### WORK REQUIRED
Below are some records. Print exactly the lines between the one holding "left ear: (1446, 393)" and the one holding "left elbow: (1032, 454)", inclusive, and nothing else.

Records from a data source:
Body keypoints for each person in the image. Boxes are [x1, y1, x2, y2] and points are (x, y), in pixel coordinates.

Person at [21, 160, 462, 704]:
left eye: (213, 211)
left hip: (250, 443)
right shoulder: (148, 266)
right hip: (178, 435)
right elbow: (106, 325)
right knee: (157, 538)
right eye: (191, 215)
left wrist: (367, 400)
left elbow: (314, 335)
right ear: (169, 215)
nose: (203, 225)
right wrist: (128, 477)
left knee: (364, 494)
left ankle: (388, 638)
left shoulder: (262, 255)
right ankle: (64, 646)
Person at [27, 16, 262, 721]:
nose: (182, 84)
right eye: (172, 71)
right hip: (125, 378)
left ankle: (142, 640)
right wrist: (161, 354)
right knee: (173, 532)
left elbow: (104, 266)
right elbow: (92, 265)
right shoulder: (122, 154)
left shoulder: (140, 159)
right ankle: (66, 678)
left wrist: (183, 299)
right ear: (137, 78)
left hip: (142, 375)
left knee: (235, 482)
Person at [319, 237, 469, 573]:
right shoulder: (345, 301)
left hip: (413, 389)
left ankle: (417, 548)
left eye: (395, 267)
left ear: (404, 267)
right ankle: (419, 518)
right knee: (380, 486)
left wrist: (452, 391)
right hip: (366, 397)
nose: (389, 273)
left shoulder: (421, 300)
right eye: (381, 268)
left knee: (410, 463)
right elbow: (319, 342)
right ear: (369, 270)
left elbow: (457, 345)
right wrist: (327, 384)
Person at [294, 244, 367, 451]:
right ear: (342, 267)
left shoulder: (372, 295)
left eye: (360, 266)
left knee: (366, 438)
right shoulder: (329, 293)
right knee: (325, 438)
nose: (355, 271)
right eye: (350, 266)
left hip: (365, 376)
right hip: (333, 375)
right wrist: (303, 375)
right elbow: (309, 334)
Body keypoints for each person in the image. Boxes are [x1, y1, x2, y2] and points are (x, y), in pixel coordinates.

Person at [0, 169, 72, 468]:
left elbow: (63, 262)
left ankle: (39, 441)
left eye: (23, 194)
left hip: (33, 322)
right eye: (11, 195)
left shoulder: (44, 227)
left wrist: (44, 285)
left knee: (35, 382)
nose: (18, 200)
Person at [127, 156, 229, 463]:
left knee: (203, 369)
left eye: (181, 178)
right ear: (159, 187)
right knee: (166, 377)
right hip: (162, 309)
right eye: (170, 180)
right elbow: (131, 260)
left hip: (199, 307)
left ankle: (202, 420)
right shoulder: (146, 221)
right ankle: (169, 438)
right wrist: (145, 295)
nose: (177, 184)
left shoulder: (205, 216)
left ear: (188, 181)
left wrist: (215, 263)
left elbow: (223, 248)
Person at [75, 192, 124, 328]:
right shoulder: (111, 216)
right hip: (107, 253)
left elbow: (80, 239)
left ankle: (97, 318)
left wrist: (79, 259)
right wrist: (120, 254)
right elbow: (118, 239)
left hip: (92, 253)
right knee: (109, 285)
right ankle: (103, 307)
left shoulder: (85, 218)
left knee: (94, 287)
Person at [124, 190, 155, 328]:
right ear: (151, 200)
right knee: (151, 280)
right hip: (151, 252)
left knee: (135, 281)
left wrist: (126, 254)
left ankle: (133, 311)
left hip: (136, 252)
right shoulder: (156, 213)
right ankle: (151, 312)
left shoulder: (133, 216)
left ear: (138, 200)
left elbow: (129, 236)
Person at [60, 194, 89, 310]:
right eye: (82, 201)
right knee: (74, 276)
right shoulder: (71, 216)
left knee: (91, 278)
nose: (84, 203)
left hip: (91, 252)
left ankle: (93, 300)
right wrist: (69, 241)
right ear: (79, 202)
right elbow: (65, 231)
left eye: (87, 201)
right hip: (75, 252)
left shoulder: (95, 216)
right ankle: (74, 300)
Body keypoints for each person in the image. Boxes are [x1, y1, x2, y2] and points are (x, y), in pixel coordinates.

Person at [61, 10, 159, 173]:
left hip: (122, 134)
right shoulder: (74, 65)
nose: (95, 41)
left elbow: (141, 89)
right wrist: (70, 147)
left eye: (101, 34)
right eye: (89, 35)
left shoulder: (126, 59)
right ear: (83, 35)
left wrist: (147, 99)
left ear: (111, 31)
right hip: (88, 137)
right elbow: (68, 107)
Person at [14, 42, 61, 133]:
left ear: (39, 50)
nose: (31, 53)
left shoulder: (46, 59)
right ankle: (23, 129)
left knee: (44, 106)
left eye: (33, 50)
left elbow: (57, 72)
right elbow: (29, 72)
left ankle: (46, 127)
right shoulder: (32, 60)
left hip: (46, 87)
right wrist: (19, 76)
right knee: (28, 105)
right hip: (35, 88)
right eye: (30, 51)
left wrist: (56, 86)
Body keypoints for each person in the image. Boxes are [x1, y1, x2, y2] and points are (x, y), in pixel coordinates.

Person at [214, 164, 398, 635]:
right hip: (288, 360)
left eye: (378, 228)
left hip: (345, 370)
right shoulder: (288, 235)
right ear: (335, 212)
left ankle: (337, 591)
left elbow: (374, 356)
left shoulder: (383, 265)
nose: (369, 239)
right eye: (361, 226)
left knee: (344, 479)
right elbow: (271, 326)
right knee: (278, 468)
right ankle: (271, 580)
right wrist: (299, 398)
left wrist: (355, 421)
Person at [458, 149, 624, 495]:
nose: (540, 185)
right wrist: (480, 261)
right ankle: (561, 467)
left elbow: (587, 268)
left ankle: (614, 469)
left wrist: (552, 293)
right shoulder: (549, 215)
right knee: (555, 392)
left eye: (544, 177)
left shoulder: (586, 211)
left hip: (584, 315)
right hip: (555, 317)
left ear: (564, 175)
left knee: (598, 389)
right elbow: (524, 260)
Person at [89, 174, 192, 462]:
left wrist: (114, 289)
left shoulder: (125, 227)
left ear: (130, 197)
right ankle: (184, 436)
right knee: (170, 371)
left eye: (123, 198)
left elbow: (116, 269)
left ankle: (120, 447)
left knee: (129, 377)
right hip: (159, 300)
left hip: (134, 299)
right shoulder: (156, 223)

* * *

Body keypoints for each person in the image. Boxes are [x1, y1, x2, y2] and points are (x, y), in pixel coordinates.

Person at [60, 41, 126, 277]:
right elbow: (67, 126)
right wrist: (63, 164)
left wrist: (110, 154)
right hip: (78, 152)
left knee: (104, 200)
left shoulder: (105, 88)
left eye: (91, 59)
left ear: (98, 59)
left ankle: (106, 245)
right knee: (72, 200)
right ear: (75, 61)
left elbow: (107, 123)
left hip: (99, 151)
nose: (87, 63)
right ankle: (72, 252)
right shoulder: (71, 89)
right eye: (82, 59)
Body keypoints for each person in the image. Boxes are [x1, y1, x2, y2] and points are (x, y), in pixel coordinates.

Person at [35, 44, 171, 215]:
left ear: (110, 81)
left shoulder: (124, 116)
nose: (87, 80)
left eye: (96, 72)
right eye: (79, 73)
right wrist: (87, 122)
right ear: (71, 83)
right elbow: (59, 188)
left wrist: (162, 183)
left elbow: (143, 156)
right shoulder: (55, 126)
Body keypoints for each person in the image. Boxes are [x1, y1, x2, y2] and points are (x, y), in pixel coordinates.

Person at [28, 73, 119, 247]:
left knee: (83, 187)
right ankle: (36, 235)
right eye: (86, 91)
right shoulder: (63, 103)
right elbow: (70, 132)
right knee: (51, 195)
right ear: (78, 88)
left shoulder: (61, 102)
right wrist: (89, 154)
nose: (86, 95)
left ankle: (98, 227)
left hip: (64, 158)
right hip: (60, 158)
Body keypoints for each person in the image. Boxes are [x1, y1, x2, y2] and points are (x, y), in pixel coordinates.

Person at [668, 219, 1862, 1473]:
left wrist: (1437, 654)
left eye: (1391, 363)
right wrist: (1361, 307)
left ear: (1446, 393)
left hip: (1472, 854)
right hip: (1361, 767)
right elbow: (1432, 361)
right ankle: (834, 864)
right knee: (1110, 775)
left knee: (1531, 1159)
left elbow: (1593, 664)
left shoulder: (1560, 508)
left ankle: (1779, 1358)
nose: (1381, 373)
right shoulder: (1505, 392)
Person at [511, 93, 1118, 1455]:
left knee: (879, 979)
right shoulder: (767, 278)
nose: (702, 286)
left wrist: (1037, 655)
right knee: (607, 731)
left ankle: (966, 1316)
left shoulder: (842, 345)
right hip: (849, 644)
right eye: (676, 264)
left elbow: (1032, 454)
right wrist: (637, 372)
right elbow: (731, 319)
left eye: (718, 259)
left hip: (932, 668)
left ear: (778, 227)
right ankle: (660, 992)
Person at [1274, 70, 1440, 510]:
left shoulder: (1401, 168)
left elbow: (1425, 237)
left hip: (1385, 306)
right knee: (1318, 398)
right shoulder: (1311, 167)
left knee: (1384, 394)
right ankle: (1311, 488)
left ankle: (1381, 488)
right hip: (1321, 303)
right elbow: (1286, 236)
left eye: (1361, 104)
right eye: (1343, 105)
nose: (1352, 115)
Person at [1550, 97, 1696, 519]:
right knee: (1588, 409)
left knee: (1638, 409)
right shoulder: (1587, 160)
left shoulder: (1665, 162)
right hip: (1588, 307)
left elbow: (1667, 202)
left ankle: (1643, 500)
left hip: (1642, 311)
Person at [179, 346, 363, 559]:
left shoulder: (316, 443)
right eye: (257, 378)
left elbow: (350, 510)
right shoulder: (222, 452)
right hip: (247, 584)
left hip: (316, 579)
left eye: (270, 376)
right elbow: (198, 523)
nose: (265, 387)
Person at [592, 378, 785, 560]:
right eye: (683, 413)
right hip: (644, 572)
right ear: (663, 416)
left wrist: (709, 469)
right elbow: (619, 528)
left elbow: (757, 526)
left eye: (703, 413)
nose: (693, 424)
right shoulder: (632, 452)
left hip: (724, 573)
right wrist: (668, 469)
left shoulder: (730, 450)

### SOLUTION
left ear: (1446, 393)
left hip: (1472, 854)
right hip: (1361, 767)
right elbow: (1432, 361)
right ankle: (834, 864)
right knee: (1110, 775)
left knee: (1531, 1159)
left elbow: (1593, 664)
left shoulder: (1560, 508)
left ankle: (1779, 1358)
nose: (1381, 373)
right shoulder: (1505, 392)
Person at [511, 93, 1118, 1455]:
left knee: (879, 979)
right shoulder: (767, 278)
nose: (702, 286)
left wrist: (1037, 655)
right knee: (607, 731)
left ankle: (966, 1316)
left shoulder: (842, 345)
right hip: (849, 644)
right eye: (676, 264)
left elbow: (1032, 454)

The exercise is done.